### Task instructions
Only one stretch of the data below is needed. Output the lines from the one with "neck: (433, 426)" up to and including the one with "left elbow: (650, 422)", exactly as they stand.

### Named joint coordinates
#####
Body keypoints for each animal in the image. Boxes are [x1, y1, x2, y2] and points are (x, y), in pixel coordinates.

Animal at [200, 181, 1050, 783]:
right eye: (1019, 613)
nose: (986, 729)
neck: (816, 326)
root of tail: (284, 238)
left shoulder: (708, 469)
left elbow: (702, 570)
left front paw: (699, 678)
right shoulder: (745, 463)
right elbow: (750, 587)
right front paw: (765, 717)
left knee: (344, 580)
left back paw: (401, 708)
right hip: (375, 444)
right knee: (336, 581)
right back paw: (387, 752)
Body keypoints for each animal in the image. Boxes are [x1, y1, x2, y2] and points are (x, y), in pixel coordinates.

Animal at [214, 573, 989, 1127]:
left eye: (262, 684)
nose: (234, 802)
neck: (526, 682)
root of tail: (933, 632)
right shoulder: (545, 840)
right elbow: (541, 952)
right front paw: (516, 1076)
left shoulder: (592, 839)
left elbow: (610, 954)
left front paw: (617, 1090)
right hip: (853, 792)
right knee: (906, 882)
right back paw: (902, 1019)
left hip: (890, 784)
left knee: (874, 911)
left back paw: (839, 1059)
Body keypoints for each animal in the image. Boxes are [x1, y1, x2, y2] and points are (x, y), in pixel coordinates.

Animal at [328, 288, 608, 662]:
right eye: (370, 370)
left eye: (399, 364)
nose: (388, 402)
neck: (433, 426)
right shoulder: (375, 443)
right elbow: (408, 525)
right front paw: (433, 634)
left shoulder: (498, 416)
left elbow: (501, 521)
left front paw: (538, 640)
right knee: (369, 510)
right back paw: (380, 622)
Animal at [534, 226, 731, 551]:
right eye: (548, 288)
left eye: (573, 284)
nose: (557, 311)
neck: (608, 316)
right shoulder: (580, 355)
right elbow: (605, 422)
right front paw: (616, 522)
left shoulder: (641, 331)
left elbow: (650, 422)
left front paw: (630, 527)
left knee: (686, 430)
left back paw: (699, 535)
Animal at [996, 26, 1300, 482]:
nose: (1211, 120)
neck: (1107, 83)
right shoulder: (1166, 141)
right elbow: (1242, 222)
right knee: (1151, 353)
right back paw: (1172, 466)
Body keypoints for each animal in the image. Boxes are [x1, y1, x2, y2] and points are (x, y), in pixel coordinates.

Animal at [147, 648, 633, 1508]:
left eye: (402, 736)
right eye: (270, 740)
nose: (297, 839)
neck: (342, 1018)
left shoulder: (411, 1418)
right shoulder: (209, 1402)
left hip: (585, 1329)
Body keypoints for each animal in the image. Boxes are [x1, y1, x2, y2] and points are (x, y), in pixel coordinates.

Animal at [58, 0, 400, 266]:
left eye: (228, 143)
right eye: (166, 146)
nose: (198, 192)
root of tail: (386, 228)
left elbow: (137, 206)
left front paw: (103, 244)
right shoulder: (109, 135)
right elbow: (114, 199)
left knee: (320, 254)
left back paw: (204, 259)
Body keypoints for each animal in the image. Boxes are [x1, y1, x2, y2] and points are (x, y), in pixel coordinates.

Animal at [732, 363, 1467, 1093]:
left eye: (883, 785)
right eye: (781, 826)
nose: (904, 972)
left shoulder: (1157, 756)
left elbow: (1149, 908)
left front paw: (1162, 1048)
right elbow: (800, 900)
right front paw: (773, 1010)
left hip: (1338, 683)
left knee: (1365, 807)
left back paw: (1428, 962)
#####
### Response to this task
neck: (433, 426)
right shoulder: (375, 443)
right elbow: (408, 525)
right front paw: (433, 634)
left shoulder: (498, 416)
left elbow: (501, 521)
left front paw: (538, 640)
right knee: (369, 510)
right back paw: (380, 622)
Animal at [534, 226, 731, 551]:
right eye: (548, 288)
left eye: (573, 284)
nose: (557, 311)
neck: (608, 316)
right shoulder: (580, 355)
right elbow: (605, 422)
right front paw: (616, 522)
left shoulder: (641, 331)
left elbow: (650, 422)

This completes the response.